Kim Novak, pimpante octogénaire, invitée du Festival de Cannes 2013, évoque les dessous du tournage de Vertigo, et notamment la méthode employée par Hitchcock pour la diriger

Kim-Novak.jpg"Il avait choisi des vêtements si inconfortables et amidonnés pour le rôle de Madeleine que je me sentais à la fois crispée et bizarre, j'avais l'impression d'être une enveloppe vide. En un sens, c'était exactement le personnage, puisque Madeleine prétend être quelqu'un qu'elle n'est pas."

"En toute franchise, je ne savais pas exactement ce que je jouais ! Hitchcock me disait d'avancer là, de tourner la tête, de faire ci ou ça. Mais je n'ai jamais eu le sentiment de comprendre les motivations de ce personnage. La seule scène où j'avais enfin l'impression d'avoir quelque chose à jouer, c'est celle où je suis dans le lit de Scottie après qu'il m'a déshabillée. D'un coup je jouais Judy obligée de se comporter comme si elle était Madeleine, draguant ostensiblement celui qui l'a sauvée de la noyade. Mais sinon je reste très insatisfaite de ma prestation."

[Sur l'ensemble de sa carrière] "Etre écoutée et pas seulement regardée, c'était important pour moi qui venait d'une famille où, en tant que fille, il fallait être belle mais se taire. [...] I wanted... a voice. Vous savez, je suis bipolaire mais à cette époque, je l'ignorais. C'est pourquoi j'étais partagée entre l'idée que mes opinions avaient de la valeur et l'idée qu'elles n'en avaient aucune. C'était un peu handicapant dans un monde d'hommes où il était déjà difficile de s'imposer."

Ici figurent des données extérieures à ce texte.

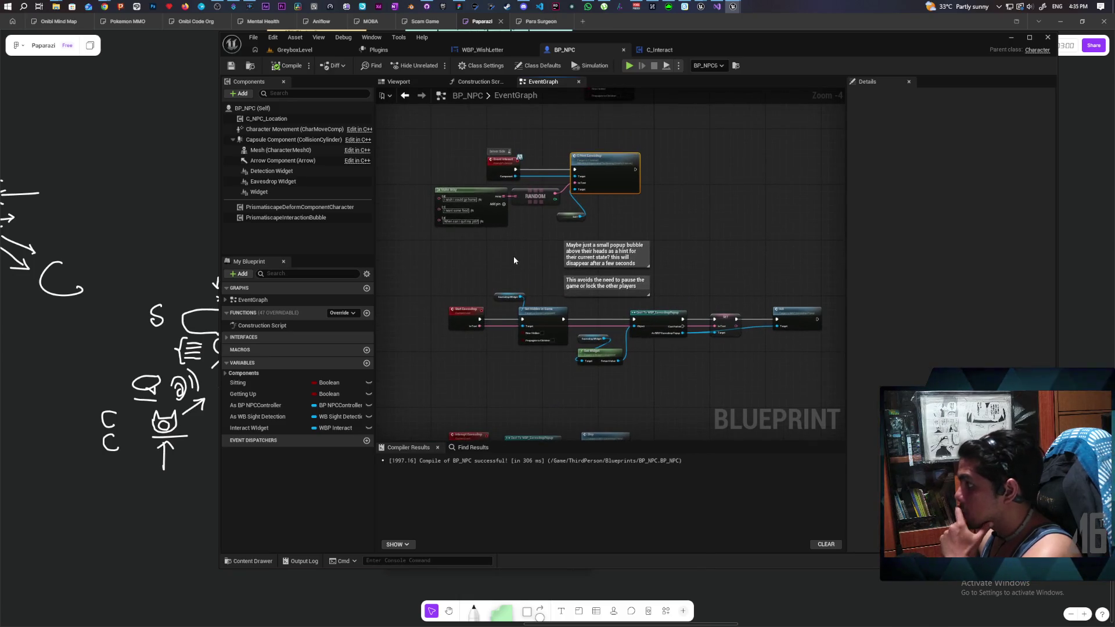
pyautogui.scroll(1, 513, 256)
pyautogui.moveTo(513, 256); pyautogui.dragTo(492, 432)
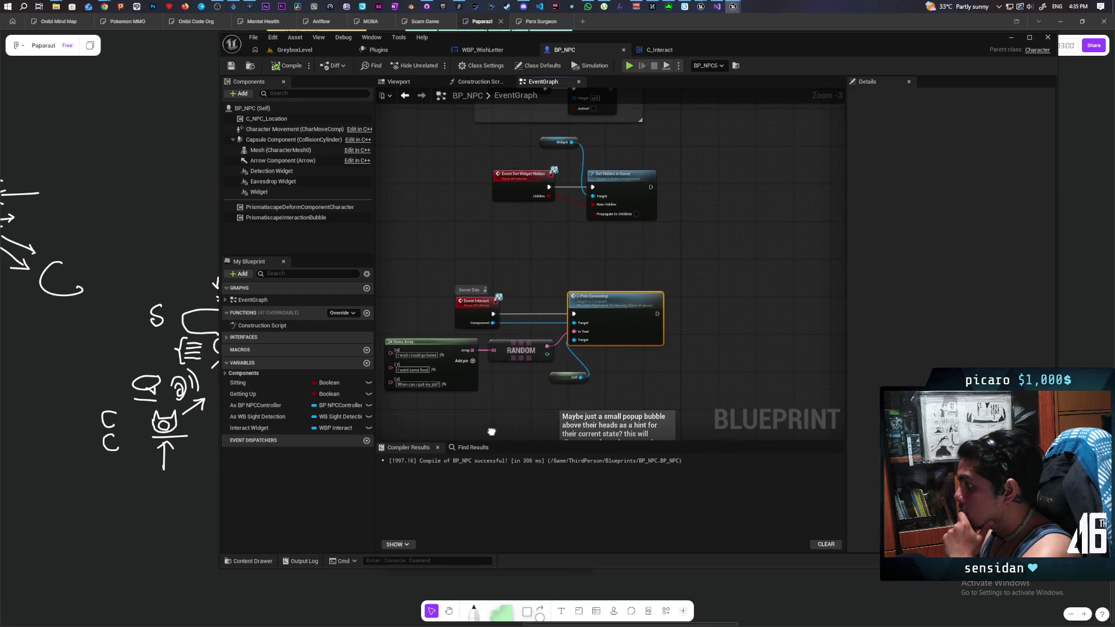
pyautogui.moveTo(491, 432); pyautogui.dragTo(487, 417)
pyautogui.scroll(1, 487, 410)
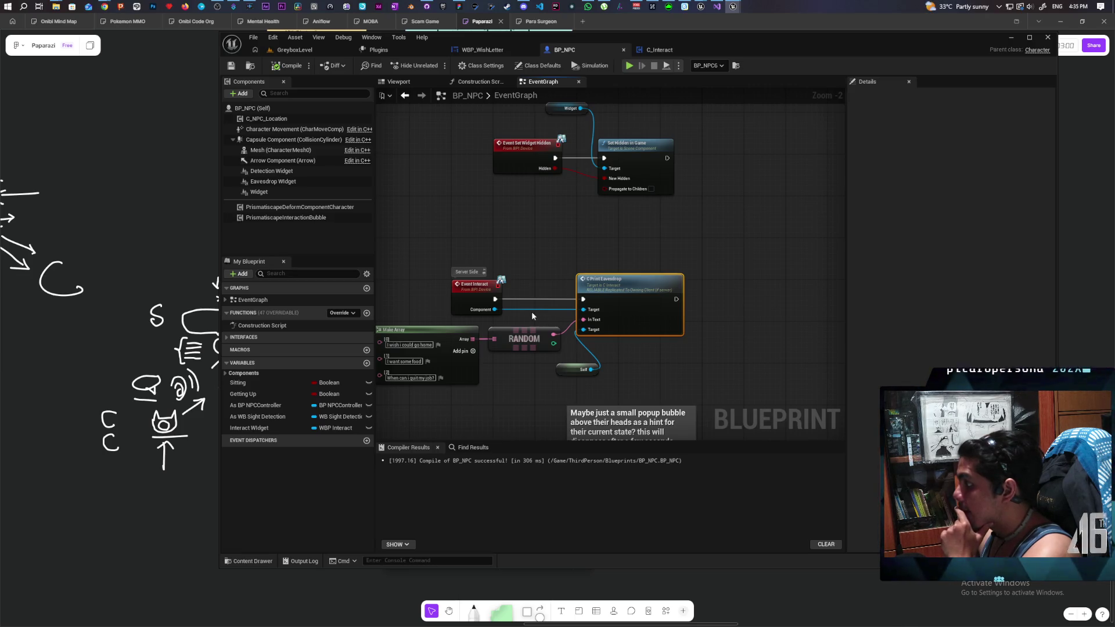
pyautogui.moveTo(494, 309); pyautogui.dragTo(683, 362)
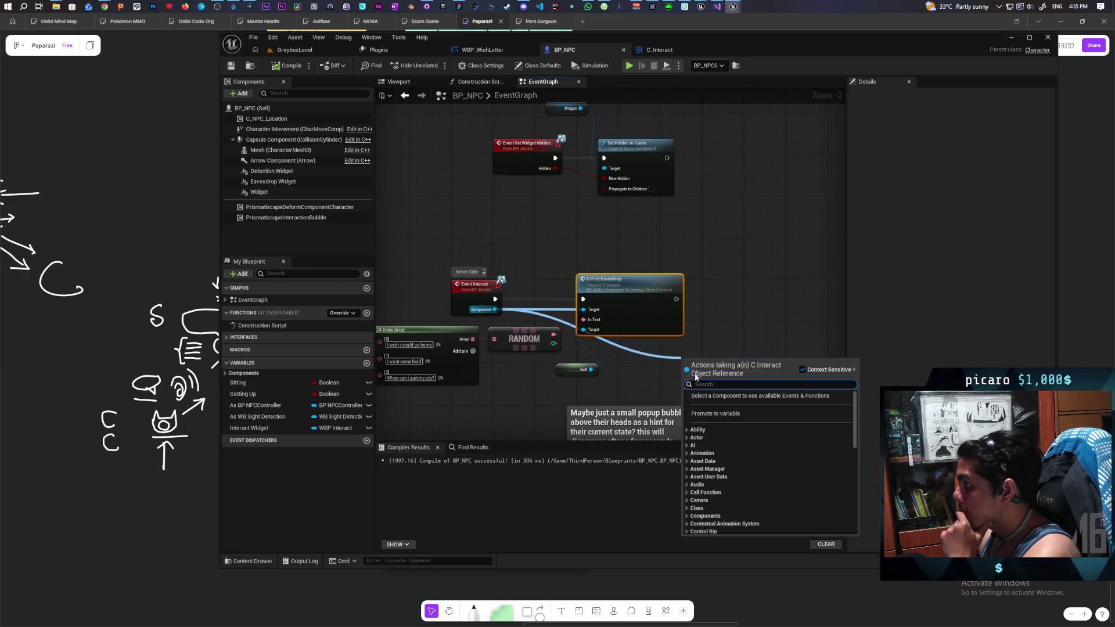
# - Promote Event Interact's Component output to a variable named Listener, then undo it
pyautogui.click(724, 414)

(Cahiers du Cinéma, Juin 2013)

 

Noah Baumbach (NB) et Greta Gerwig (GG), les deux voix de Frances Ha

Noah-Baumbach.jpg"Nous n'étions pas peu fiers d'avoir emmené Frances à travers toutes ces pérégrinations sans la barder d'une relation amoureuse classique." (NB)

"Avec Greta, chaque prise est vivante, j'ai l'impression de filmer le comportement d'une personne plutôt que la nouvelle prise d'une actrice. Greta est drôle, et elle est capable d'identifier ce qui est drôle dans ses gestes ou dans une scène tout en mesurant jusqu'où aller dans ses réactions, sans exagération." (NB)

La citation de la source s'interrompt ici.